Dive Brief:

• U.S. landfills containing municipal solid waste are releasing certain kinds of per- and polyfluoroalkyl substances into the air in amounts comparable to the release of PFAS chemicals via liquid, or leachate, according to a study published in Environmental Science & Technology.
• The study, released in November, is the most comprehensive look yet at real-world PFAS emissions stemming from landfill gas. The study's authors sampled 30 municipal solid waste landfills across 17 states in a range of climates to understand on a deeper level how airborne PFAS behaves in landfills exposed to different rainfall patterns, waste compositions and other variables. 
• More research could help determine the persistence of airborne PFAS downwind of landfills. That could in turn inform public health concerns about exposure to the potentially toxic chemicals for landfill workers and the general public.

Dive Insight:

There are a variety of pathways by which PFAS find their way into and out of a landfill. Scientists have developed more than 4,000 variations of the class of chemicals used in an array of manufacturing processes, including in the production of consumer goods. Those goods break down in a landfill over time, releasing toxic chemicals like PFAS as they degrade. 

Researchers have found that certain kinds of PFAS chemicals are drawn to water in a landfill and become part of the facility's leachate. That leachate is usually either treated on site or sent to a wastewater treatment plant for processing, but most facilities aren’t yet able to destroy PFAS in the liquid. Current research suggests that roughly 600 kilograms of PFAS chemicals are released through landfill leachate annually in the U.S., and may cause public health issues if they enter drinking water at significant concentrations.

Landfills are releasing an estimated 836 kilograms of PFAS annually through their gas, the new study determined. The kinds of PFAS chemicals researchers found in landfill gas commonly stem from grease-proofing agents used in pizza boxes and other food packaging. Those chemicals, known as fluorotelomer alcohols, can transform into PFOA in the environment. 

PFOA is a form of PFAS known for decades to be toxic to human health. It was phased out as a chemical commonly used in manufacturing, but continues to show up in the environment because it can take hundreds of years to break down. Last year, the EPA designated PFOA and a similar form of PFAS as hazardous substances and published drinking water limits for the chemicals for the first time; the latter move has been limited slightly by the Trump administration. Those rules are now forcing facility operators to find ways to mitigate and destroy the chemicals where possible.

The new study shows the difficulty of finding and mitigating pathways through which the chemicals can find their way into the environment, said lead author Florentino De la Cruz, an assistant professor at the University of North Florida. 

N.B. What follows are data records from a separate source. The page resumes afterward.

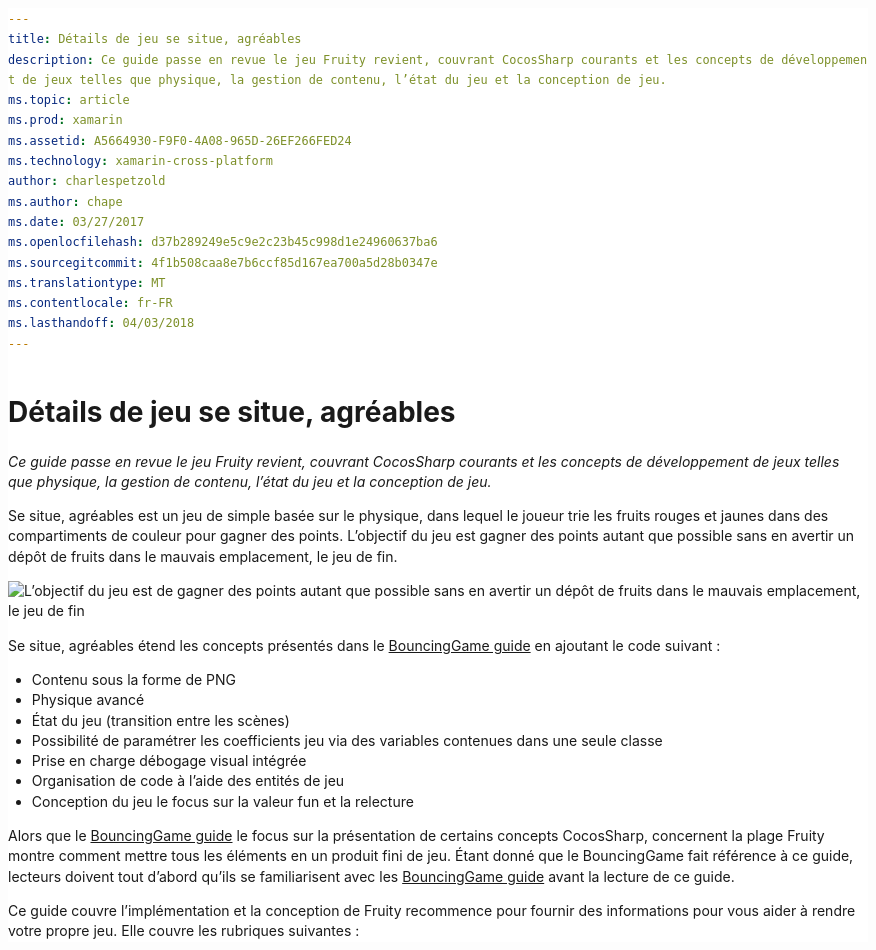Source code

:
 ```yaml
---
title: Détails de jeu se situe, agréables
description: Ce guide passe en revue le jeu Fruity revient, couvrant CocosSharp courants et les concepts de développement de jeux telles que physique, la gestion de contenu, l’état du jeu et la conception de jeu.
ms.topic: article
ms.prod: xamarin
ms.assetid: A5664930-F9F0-4A08-965D-26EF266FED24
ms.technology: xamarin-cross-platform
author: charlespetzold
ms.author: chape
ms.date: 03/27/2017
ms.openlocfilehash: d37b289249e5c9e2c23b45c998d1e24960637ba6
ms.sourcegitcommit: 4f1b508caa8e7b6ccf85d167ea700a5d28b0347e
ms.translationtype: MT
ms.contentlocale: fr-FR
ms.lasthandoff: 04/03/2018
---
```

# <a name="fruity-falls-game-details"></a>Détails de jeu se situe, agréables

_Ce guide passe en revue le jeu Fruity revient, couvrant CocosSharp courants et les concepts de développement de jeux telles que physique, la gestion de contenu, l’état du jeu et la conception de jeu._

Se situe, agréables est un jeu de simple basée sur le physique, dans lequel le joueur trie les fruits rouges et jaunes dans des compartiments de couleur pour gagner des points. L’objectif du jeu est gagner des points autant que possible sans en avertir un dépôt de fruits dans le mauvais emplacement, le jeu de fin.

![](fruity-falls-images/image1.png "L’objectif du jeu est de gagner des points autant que possible sans en avertir un dépôt de fruits dans le mauvais emplacement, le jeu de fin")

Se situe, agréables étend les concepts présentés dans le [BouncingGame guide](~/graphics-games/cocossharp/bouncing-game.md) en ajoutant le code suivant :

 - Contenu sous la forme de PNG
 - Physique avancé
 - État du jeu (transition entre les scènes)
 - Possibilité de paramétrer les coefficients jeu via des variables contenues dans une seule classe
 - Prise en charge débogage visual intégrée
 - Organisation de code à l’aide des entités de jeu
 - Conception du jeu le focus sur la valeur fun et la relecture

Alors que le [BouncingGame guide](~/graphics-games/cocossharp/bouncing-game.md) le focus sur la présentation de certains concepts CocosSharp, concernent la plage Fruity montre comment mettre tous les éléments en un produit fini de jeu. Étant donné que le BouncingGame fait référence à ce guide, lecteurs doivent tout d’abord qu’ils se familiarisent avec les [BouncingGame guide](~/graphics-games/cocossharp/bouncing-game.md) avant la lecture de ce guide.

Ce guide couvre l’implémentation et la conception de Fruity recommence pour fournir des informations pour vous aider à rendre votre propre jeu. Elle couvre les rubriques suivantes :
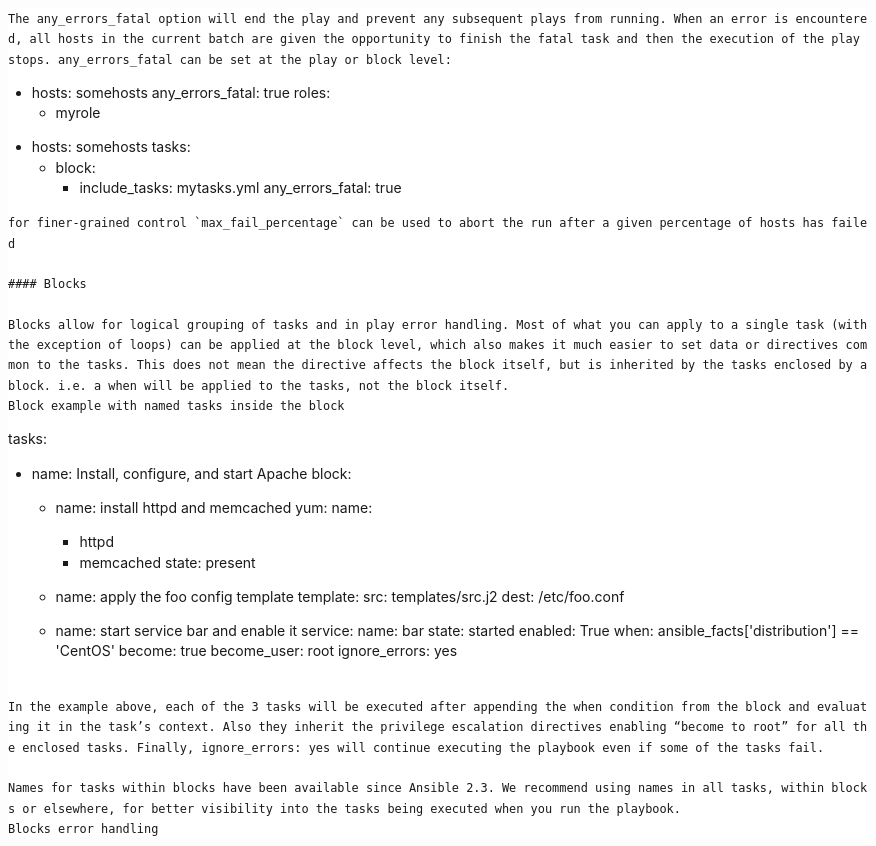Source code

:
 ```
The any_errors_fatal option will end the play and prevent any subsequent plays from running. When an error is encountered, all hosts in the current batch are given the opportunity to finish the fatal task and then the execution of the play stops. any_errors_fatal can be set at the play or block level:
```
- hosts: somehosts
  any_errors_fatal: true
  roles:
    - myrole
```
```
- hosts: somehosts
  tasks:
    - block:
        - include_tasks: mytasks.yml
      any_errors_fatal: true
```
for finer-grained control `max_fail_percentage` can be used to abort the run after a given percentage of hosts has failed

#### Blocks

Blocks allow for logical grouping of tasks and in play error handling. Most of what you can apply to a single task (with the exception of loops) can be applied at the block level, which also makes it much easier to set data or directives common to the tasks. This does not mean the directive affects the block itself, but is inherited by the tasks enclosed by a block. i.e. a when will be applied to the tasks, not the block itself.
Block example with named tasks inside the block

```
 tasks:
   - name: Install, configure, and start Apache
     block:
       - name: install httpd and memcached
         yum:
           name:
           - httpd
           - memcached
           state: present

       - name: apply the foo config template
         template:
           src: templates/src.j2
           dest: /etc/foo.conf
       - name: start service bar and enable it
         service:
           name: bar
           state: started
           enabled: True
     when: ansible_facts['distribution'] == 'CentOS'
     become: true
     become_user: root
     ignore_errors: yes
```

In the example above, each of the 3 tasks will be executed after appending the when condition from the block and evaluating it in the task’s context. Also they inherit the privilege escalation directives enabling “become to root” for all the enclosed tasks. Finally, ignore_errors: yes will continue executing the playbook even if some of the tasks fail.

Names for tasks within blocks have been available since Ansible 2.3. We recommend using names in all tasks, within blocks or elsewhere, for better visibility into the tasks being executed when you run the playbook.
Blocks error handling
```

The possibility of destroying or sequestering these compounds, meanwhile, continues to be an emerging field of study. The U.S. Department of Defense is preparing to present the results of 10 pilot projects demonstrating various destruction technologies for the chemicals, with participating companies hinting at positive results. The department has also partnered with the U.S. EPA to test incineration destruction capabilities at multiple sites. A test with Clean Harbors' hazardous waste incinerator returned promising results, while another pilot with a Reworld municipal solid waste incinerator remains under study.

Those studies are investigating a potential pathway to destroy PFAS-contaminated substances, while the new landfill study is focused on incidental releases.

It’s unclear how far airborne PFAS chemicals travel after they exit the landfill. Researchers found some variability among the landfills’ releases that they're hoping to better understand. De la Cruz said several new studies grew out of this survey, including a look at whether existing landfill gas collection and control systems destroy or alter PFAS chemicals. Such systems may include flaring or energy generation, either through the production of pipeline-quality natural gas or electricity.

The latest study included collaborators from the University of North Florida, North Carolina State University and Oregon State University.